A Broken Body

• Mia Zamattia, Grade 10
• Short Story
• 2018

“Patient number 24” says the middle aged man at the front desk. He looks bored. His deep brown eyes are glazed and they frequently drift to the noisy clock ticking away in the corner of the room. The uncomfortable yet familiar chairs creak in response to every move my underweight, frail body makes and the strong smell of disinfectant tickles my nose and burns my sensitive lungs every time they try to breathe. Despite this, I actually don’t mind it here. Royal North Shore Hospital has been my second home since I was six months old, when I was diagnosed with Cystic Fibrosis. A condition where you feel like you are drowning in your own body. It’s as fun as it sounds. I’m here a lot because of it; therefore I pretty much know this waiting room better than my room at home. I know every little crack, every smell and every piece of furniture. Not to mention all the people in it. Except for the man at the front desk. He’s new. “Patient Number 25” he calls. That’s me. I pick up my tired body and head to the examination room. The room where good things turn to bad and bad turns to worse. Or maybe that’s just for me. It’s just as if every appointment my lung function falls, every symptom in my body worsens and the likelihood of an admission for IV antibiotics increases. I’m just not sure how much more bad news I can handle. All these appointments are to keep me alive, yet I wouldn’t call this living.
“You’re lung function is down to 30%. You’re climbing to the top of that transplant list” my doctor says. I nod. I don’t know what else to say. I’m not shocked by this news; breathing has been harder, I’ve coughed up more mucus and blood than ever before and my already debilitating fatigue has proved itself as one of my biggest symptoms. It's fatigue that sucks the life out of you, and forces you to cut everything from your life to sleep.

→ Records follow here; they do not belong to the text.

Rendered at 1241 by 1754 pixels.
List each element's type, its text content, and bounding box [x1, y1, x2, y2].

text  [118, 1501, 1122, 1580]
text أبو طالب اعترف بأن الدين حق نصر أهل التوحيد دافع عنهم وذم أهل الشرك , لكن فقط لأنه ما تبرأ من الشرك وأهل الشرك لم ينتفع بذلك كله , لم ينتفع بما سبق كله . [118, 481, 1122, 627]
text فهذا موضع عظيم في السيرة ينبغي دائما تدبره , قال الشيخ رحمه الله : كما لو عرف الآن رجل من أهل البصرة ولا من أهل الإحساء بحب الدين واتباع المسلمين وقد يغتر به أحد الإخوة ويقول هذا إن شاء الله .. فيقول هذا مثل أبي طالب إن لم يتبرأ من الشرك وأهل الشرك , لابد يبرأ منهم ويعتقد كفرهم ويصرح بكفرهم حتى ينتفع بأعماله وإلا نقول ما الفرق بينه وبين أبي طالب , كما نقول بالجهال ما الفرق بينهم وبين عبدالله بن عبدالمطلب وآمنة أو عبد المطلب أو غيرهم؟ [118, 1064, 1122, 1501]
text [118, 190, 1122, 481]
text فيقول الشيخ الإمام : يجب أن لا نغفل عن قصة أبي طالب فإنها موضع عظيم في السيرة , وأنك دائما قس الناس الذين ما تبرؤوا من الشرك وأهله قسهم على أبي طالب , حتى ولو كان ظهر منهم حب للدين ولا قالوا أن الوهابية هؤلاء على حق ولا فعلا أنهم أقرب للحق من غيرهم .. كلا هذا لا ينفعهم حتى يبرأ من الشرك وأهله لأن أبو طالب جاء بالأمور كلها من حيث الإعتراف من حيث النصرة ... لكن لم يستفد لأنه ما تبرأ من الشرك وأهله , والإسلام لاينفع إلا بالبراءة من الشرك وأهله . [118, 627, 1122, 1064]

The idea of a transplant doesn’t frighten me anymore. Nothing really does. The idea that CF will eventually take my life has weighed me down and made me feel as if I had a tonne of bricks on my shoulders for my entire 16 years of existence. And after a while, you get over the fact that the disease you try so hard to fight will win. Sometimes it’s hard to keep pushing yourself to fight, to keep doing your treatments that eventually start to take over your life, when you understand this.
As I walk out of the hospital, I wonder how much longer I will be able to handle having CF. Having a mind and a body that are so out of sync. My mind, an energetic, happy, curious 16 year old girl, trapped in a sick, tired, broken body that longs for rest. But just how long can two essential components of life work together when they are so different? I don’t know. All I know is I hope to live to see the day when CF stands for Cure Found.